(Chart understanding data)

------------------------------------

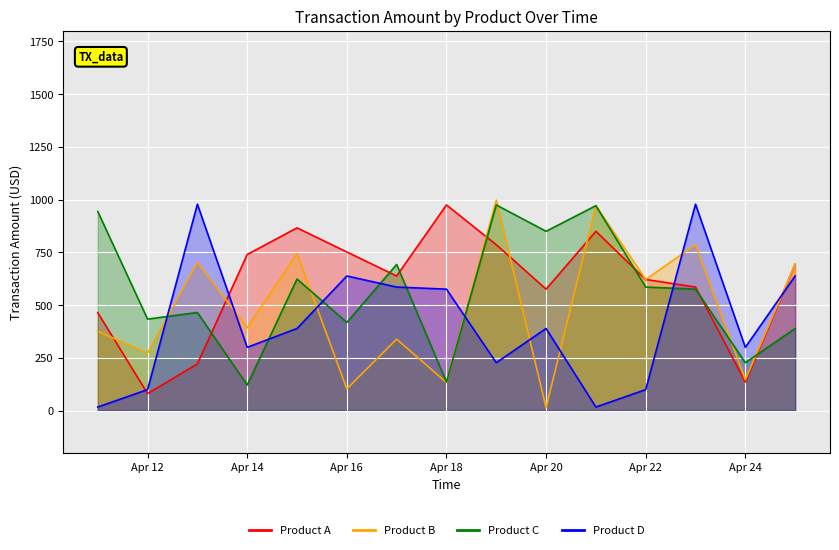

Is it true that Product C equals 372.5 at Apr 24?

False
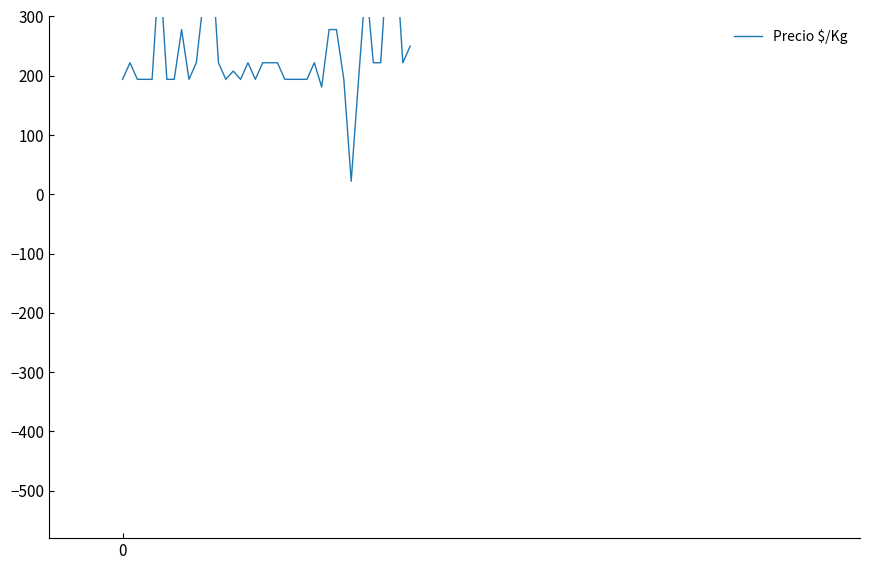

What is the greatest value displayed?

417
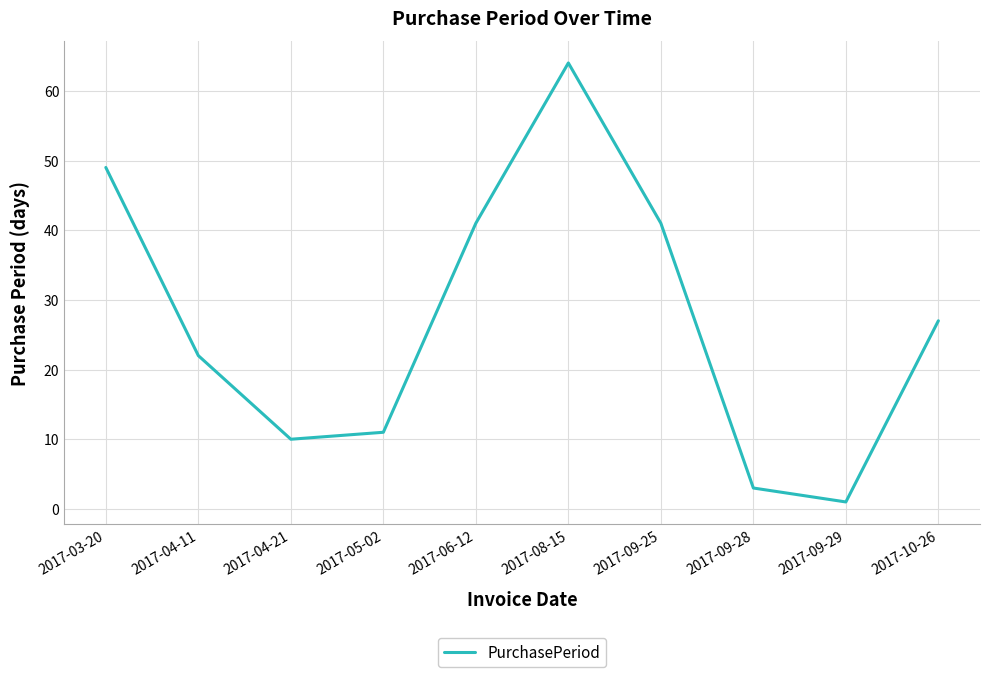

Which label corresponds to the largest value in the chart?

2017-08-15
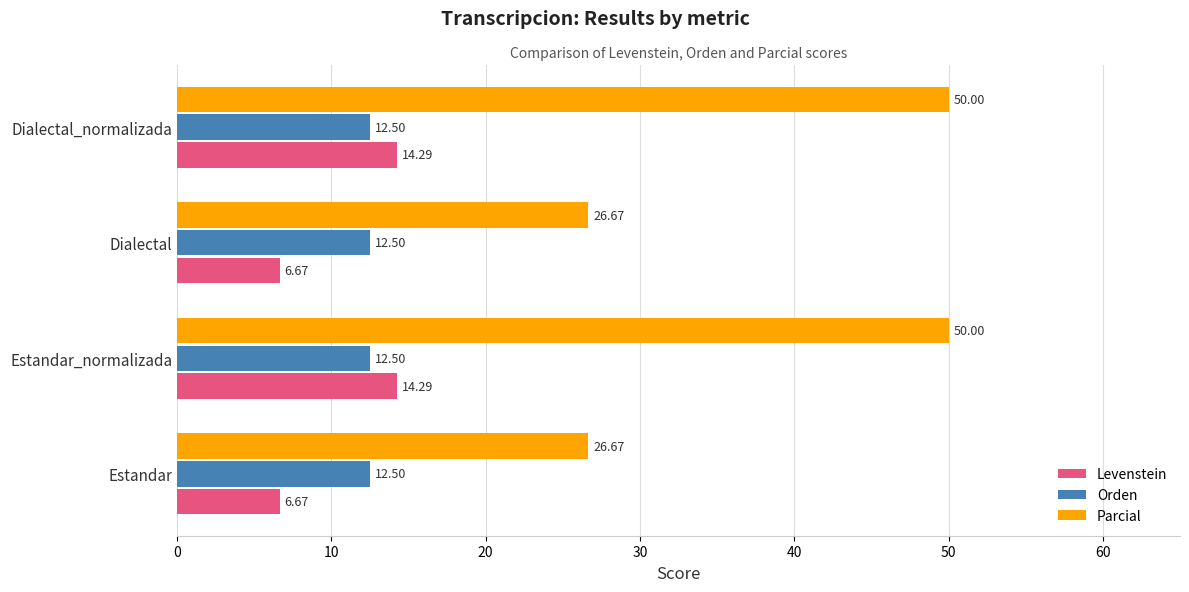

What is the sum of all Parcial values?

153.3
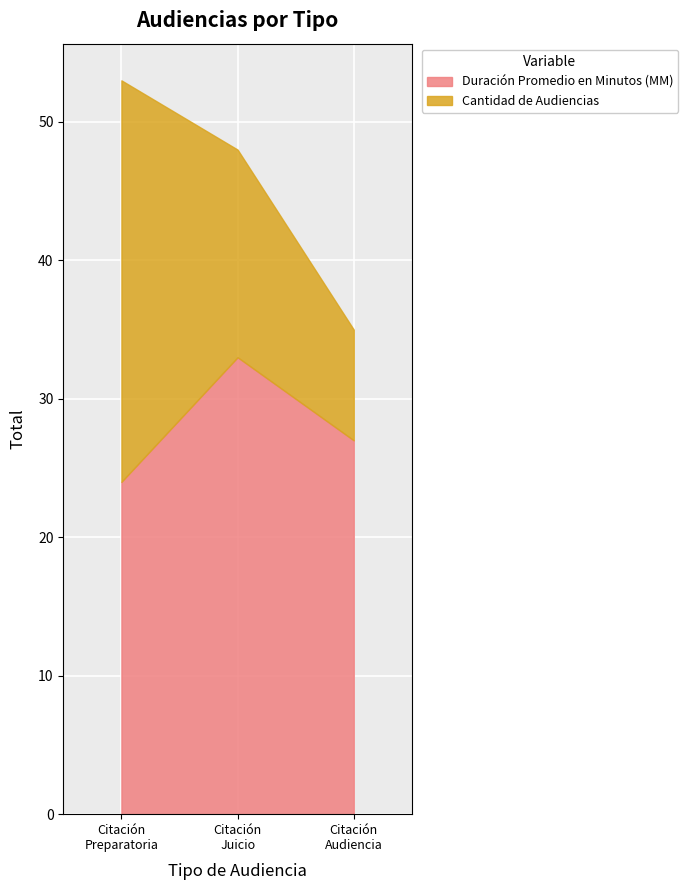

How many data points in Cantidad de Audiencias are less than 15?

1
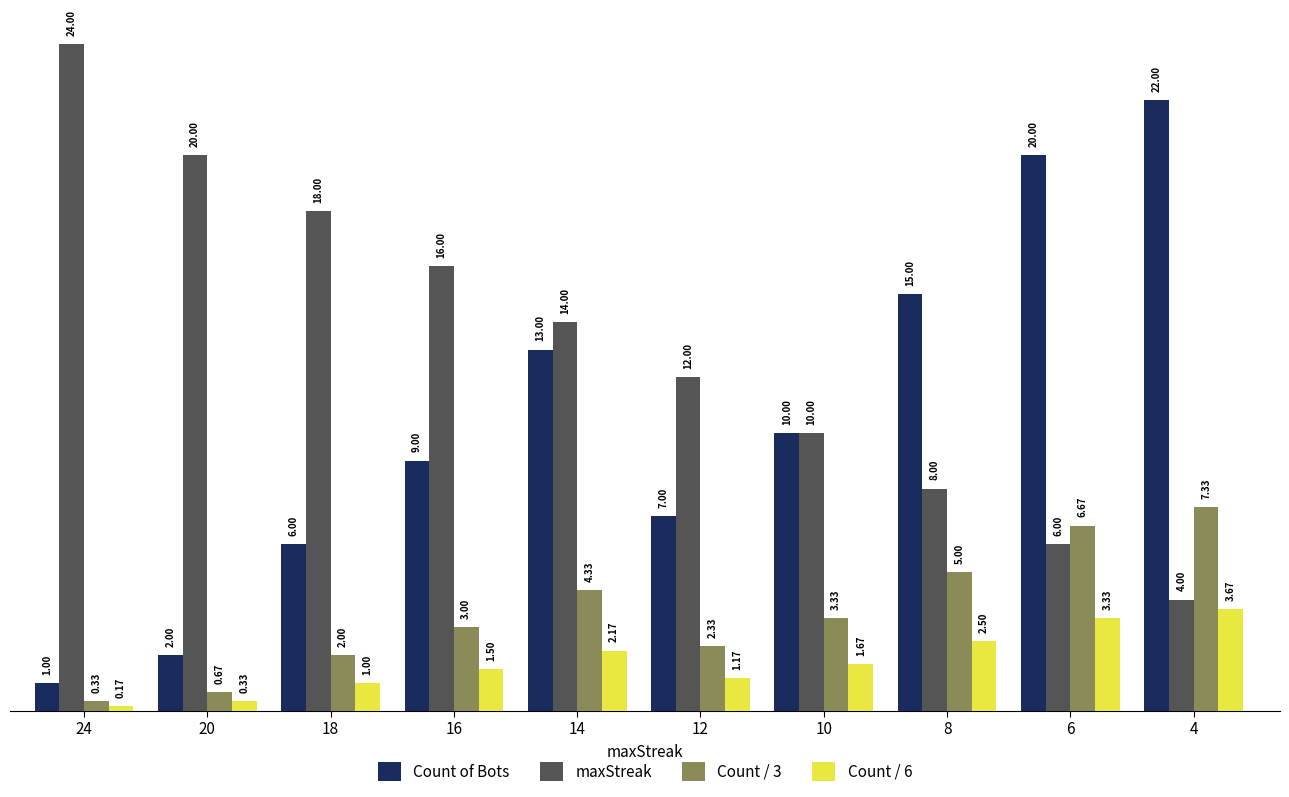

Rank the series by their maximum value, from lowest to highest.

Count / 6, Count / 3, Count of Bots, maxStreak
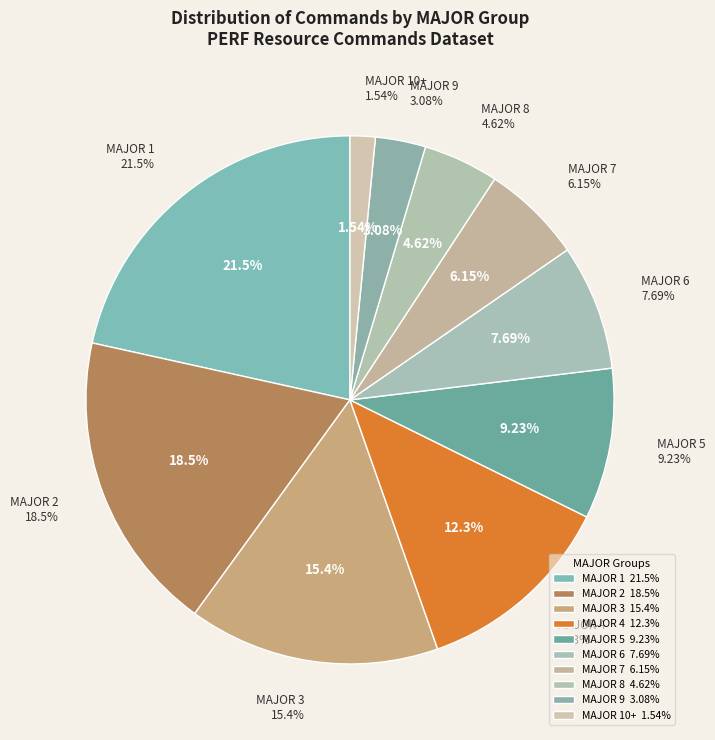

Count the number of slices in the pie.

10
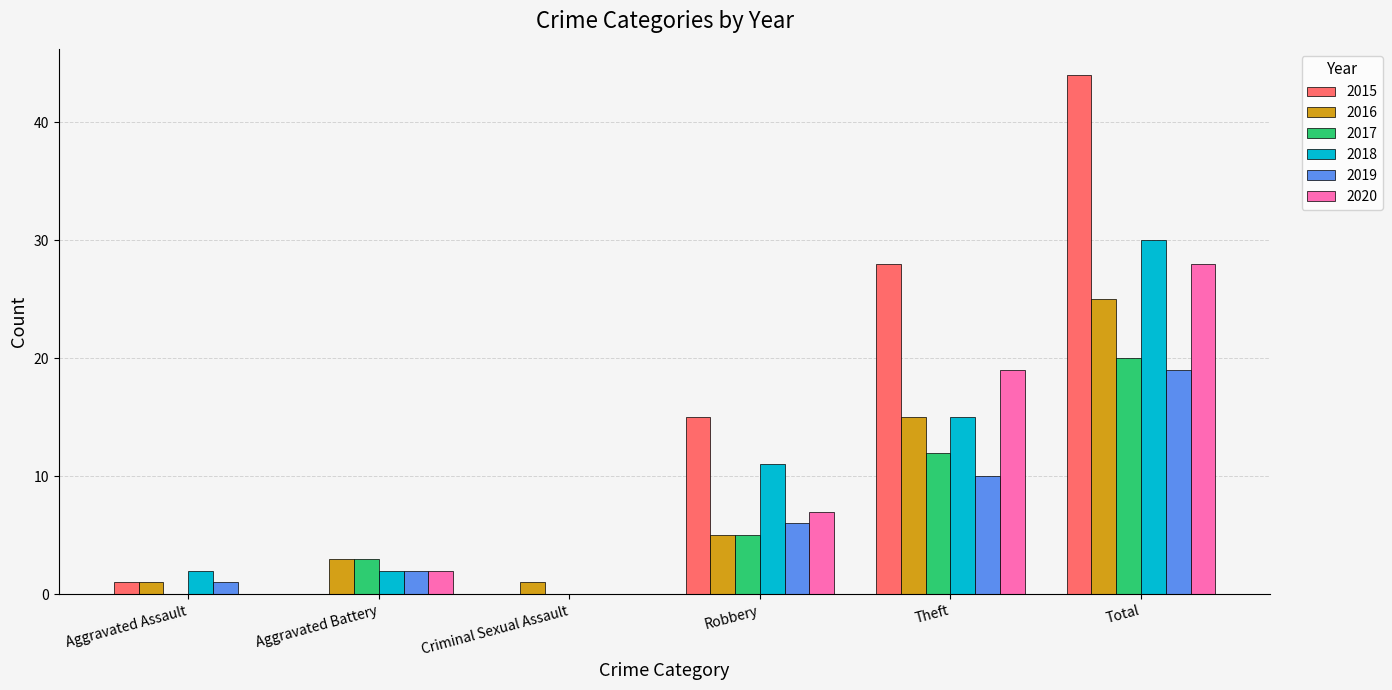

What is the sum of all 2019 values?

38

------------------------------------

INSTRUCTION: Copy the items word for word, starting at the line that contains "What is the greatest value displayed?" and continuing through the end of the items. Leave out the pictures.

FINISHED EXERCISE:
What is the greatest value displayed?

417

Which label corresponds to the largest value in the chart?

2017-08-15

What is the sum of all Parcial values?

153.3

How many data points in Cantidad de Audiencias are less than 15?

1

Rank the series by their maximum value, from lowest to highest.

Count / 6, Count / 3, Count of Bots, maxStreak

Count the number of slices in the pie.

10

What is the sum of all 2019 values?

38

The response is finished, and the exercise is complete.